What would a world without mass consumption really mean, where would we do to fill the time we now don’t shop? I imagine most of the people in this place have hobbies or activities that give them joy. Is it here that we can prise them away from the safe spaces and towards paths that are more meaningful? If the energy that was being given now, by all the people pacing up and down around the tracks of shops, was redirected towards their communities, what might be achieved?
I don’t have the answers to mass mobilisation. I want to stand and shout, or randomly ask people as they pass these questions. But, this is not the space or time, and I’m fairly confident security would quickly hurry me away so as to not disturb the status quo. Privatised and public, but only if you are good and only if you can afford it. No awe, no nature, just a reductionist and passive space to while away our short lives. Piped air and piped music.
I can only speak for myself when I talk about my humaness. I can watch my children and imagine their worlds, remembering the fullness of make believe and wonder. Their’s is not mine though. My memories of these dream worlds are faded and fogged by the past, a distance long-gone. Their’s are vivid and lived, as they crash over sofas, screaming and shouting, raising merry hell.
My humaness resides in middle age. Awake and aware, receiving a constant stream of information and learning, knowledge sought deliberately and news not wanted. Am I odd when I smile at the flight of a bee, or delight in the songs of the birds? Do these small wonders affect others in the same way, or is this now an old way dying?

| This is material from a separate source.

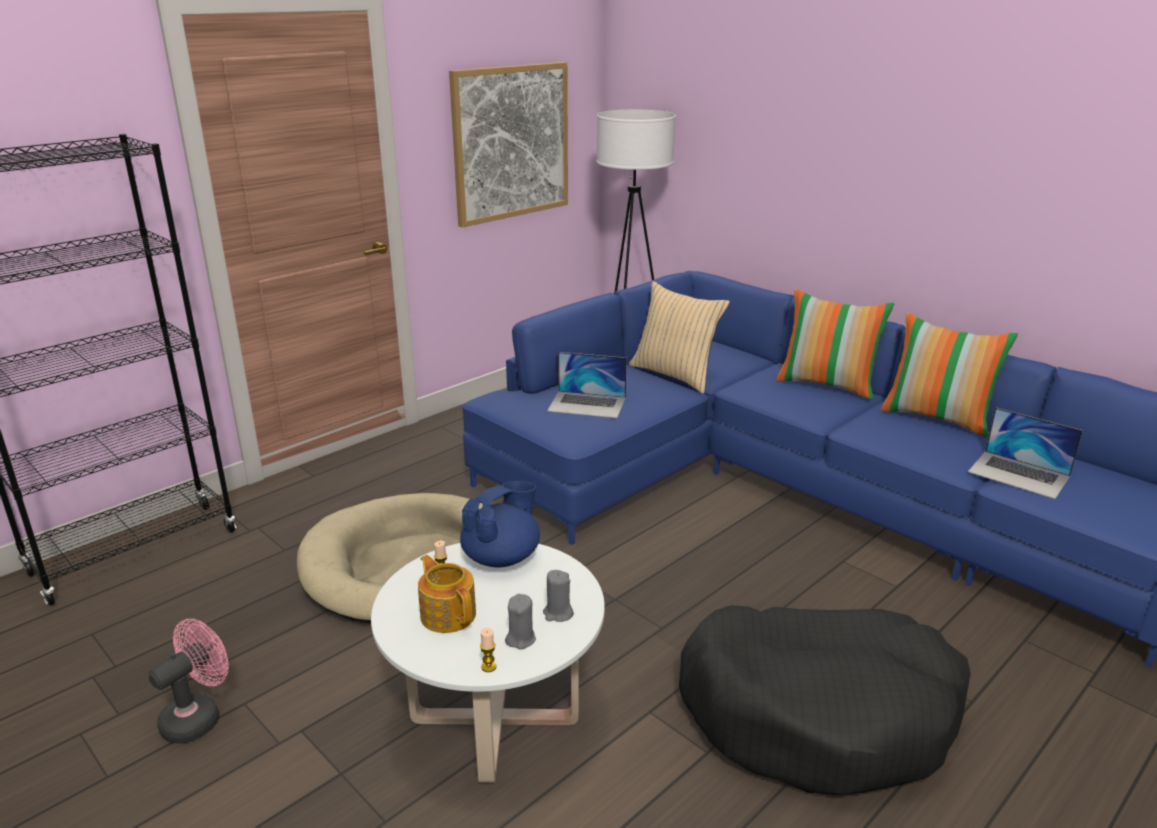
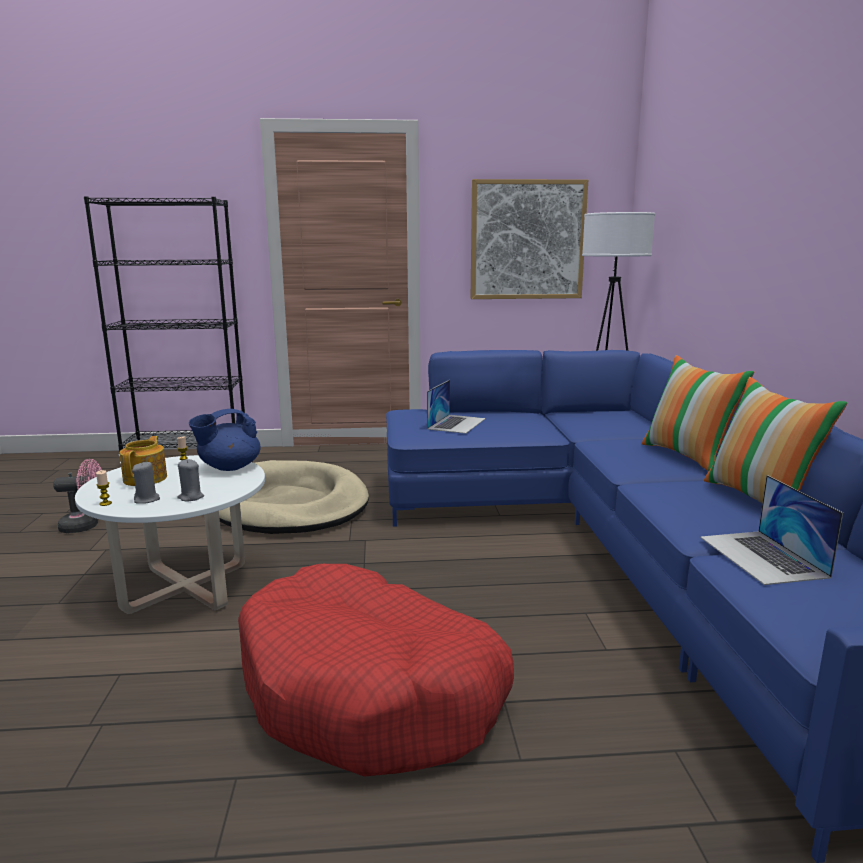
camera: 40 degrees right, 10 degrees down
(502, 557) = (229, 467): blue teapot -> blue teapot turned 150 degrees clockwise
(587, 404) = (457, 423): laptop -> laptop turned 120 degrees counterclockwise
(675, 375) = (565, 426): beige pillow -> none
(819, 714) = (371, 690): black dog bed -> red dog bed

Attached to a handheld computer with the sum of all human knowledge seemingly at our fingertips, collectively we have a vast wealth in our hands. Where is the spark this evolution has provided? My late Dad was in awe when he viewed a video on a mobile, remembering how he had wheeled the gramaphone across to his local park, spending the evenings listening to jazz and drinking with his friends.
The people next to me are together and not. Both engrossed on their screens, in a cathedral to consumption, consumed by unreality. They are not smiling, just watching something and scrolling by. Two older men are dozing in the booth opposite, perhaps waiting for their partners, taking time out for good behaviour. The only people not playing by the rules in this place are the children in meltdown, no longer satiated by the plastic play spaces or fast food.
I want more than this. This place is suffocating me and deadening my brain. It is my hell. I want a breeze and sky, spots of shade as the clouds pass by. I want fragrance and sound, stuff that cannot be bought here. I am more than this. More than just a debit card spending money, more than just a minute piece of a economic system. The artist in me sees more, feels more and wants more. I want it for everyone. A power, a spark, the joy of wonder and imagination, creation and action. More than a cog in a wheel, a manifestation of stardust and luck, walking in a body that is only partially human, realiant on beings unseen.
To provide this sense of wonder to everyone, is to provide a space to reclaim our power. My internal voice is chattering and wondering — are others doing the same? Where next for our human story? What potential lies beyond the horizons, future-imagined places where progress and advancement lie beside respect and nuture, in an abundant and thriving natural world. We need to get there fast and break out of these conventions that have bound us culturally. There is more to this life than the anaesthesia of consumption. These might be difficult paths, but at least we will feel alive.